Day of the briefing I was a bundle of nerves. I’ve given many presentations and been a guest speaker at different events, but I was about to speak on……Mother. Effin. Capitol. Hill. I walked up to the senate building where the panel was and stared in awe. I had never been anywhere near the Capitol except for back in the day when we used to hang out at clubs near there where we had NO business hanging out at. I plead the fifth on details. After going through security, something changed. This energy came over me and what came to my mind completely eliminated the unknown. Here stood a brown girl from the hood, born and raised in Washington DC to two hard working and loving parents who never gave up on her and believed in her no matter what.  A girl who was told she wasn’t college material and graduated high school with a 1.2 GPA. A girl who fought physically, emotionally, and spiritually for herself and others. A girl deemed to have no future. A girl who faced fears, pain, trauma, and the likes, but ended up not only accomplishing her personal and professional goals, but now was about to speak on a panel on the Hill as a doctoral candidate and expert in the field of mental health issues experienced by Latino youth. That girl was me, standing in that senate building about to fight with knowledge and come on I gotta be gangsta…drop that knowledge too (lol). When I tell you that a wave of fire came over me and I was ready to conquer that briefing..pssshhh you couldn’t tell me nothing! My mission was not to save the world with that one briefing, but to empower myself and those I fight for. Those I advocate for. Those who have been turned away or given the same messages I was once given. My goal was to give a face to the forgotten, the hurting. I spoke on behalf of the black and brown kiddos I had seen time after time, broken, discouraged, or all together pushed away. If I could reach at least one person in that briefing to make a change on policies or at least start a conversation, I had done my job. This is what it means to be empowering.

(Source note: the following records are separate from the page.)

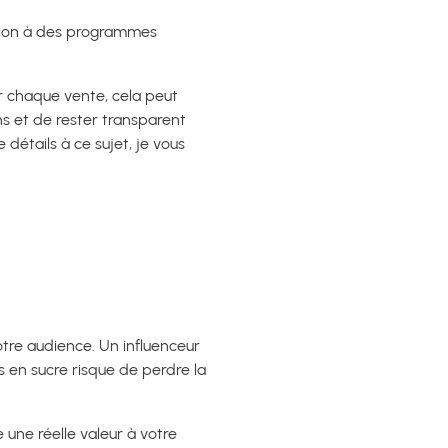
pation à des programmes
r chaque vente, cela peut
s et de rester transparent
détails à ce sujet, je vous
otre audience. Un influenceur
 en sucre risque de perdre la
 une réelle valeur à votre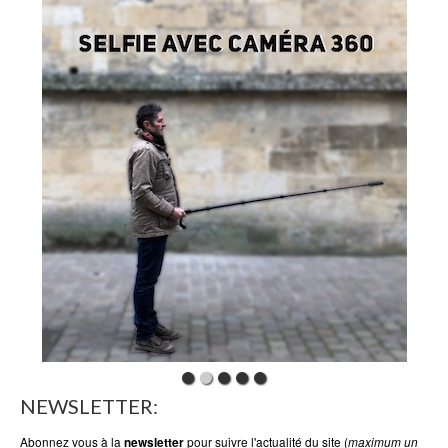
NEWSLETTER:
Abonnez vous à la
pour suivre l'actualité du site (
newsletter
maximum un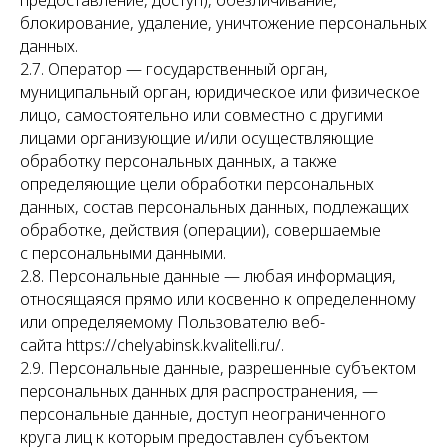
предоставление, доступ), обезличивание,
блокирование, удаление, уничтожение персональных
данных.
2.7. Оператор — государственный орган,
муниципальный орган, юридическое или физическое
лицо, самостоятельно или совместно с другими
лицами организующие и/или осуществляющие
обработку персональных данных, а также
определяющие цели обработки персональных
данных, состав персональных данных, подлежащих
обработке, действия (операции), совершаемые
с персональными данными.
2.8. Персональные данные — любая информация,
относящаяся прямо или косвенно к определенному
или определяемому Пользователю веб-
сайта https://chelyabinsk.kvalitelli.ru/.
2.9. Персональные данные, разрешенные субъектом
персональных данных для распространения, —
персональные данные, доступ неограниченного
круга лиц к которым предоставлен субъектом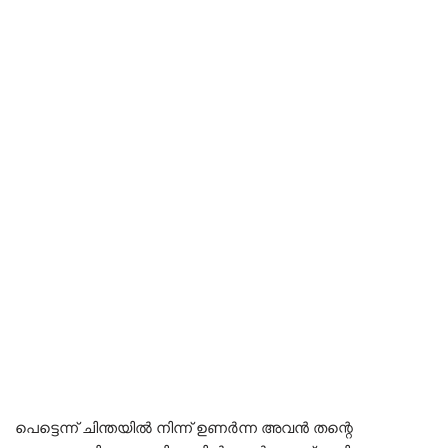
പെട്ടെന്ന് ചിന്തയിൽ നിന്ന് ഉണർന്ന അവൻ തന്റെ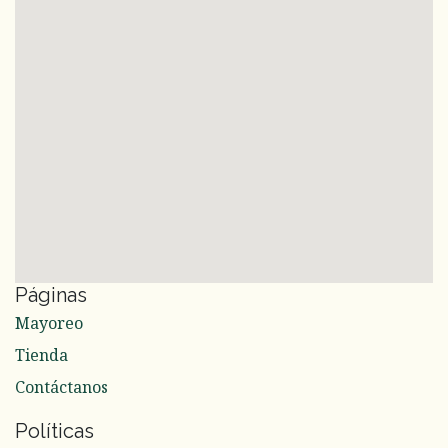
Páginas
Mayoreo
Tienda
Contáctanos
Políticas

Empowerment does not have to be a huge event, although that might be the ultimate goal. Empowerment is as as simple as listening to others who have been oppressed, sharing our research or ideas, advocating for a client, mentoring others, starting a dialogue, listening to each other. Empowerment can be a small gesture with an overall powerful message. It could be you facing your fears, pushing out your comfort zone, and taking on what you thought you couldn’t. Some say that empowerment has developed a negative connotation and I say..the hell with those who think that! When you empower yourself, you build a stronger you. The day I said yes to pushing out my comfort zone and speaking on the Hill was my movement towards empowering myself against the self doubt and uncertainty I felt. You change for the better and push it all to the limits. You stand up for that kiddo you were or person you dream to be. In the midst of it all, you can prove that despite your faults or treacherous past, you are not defined by it. It is a part of your history, but not the road map to your future. My final words to you: empowerment is contagious and you have what you need to make it spread. Now go out there and show the world the boss you are!

With my sisters Lisa Parladé (far left) and Stephanie Pozuelos (middle).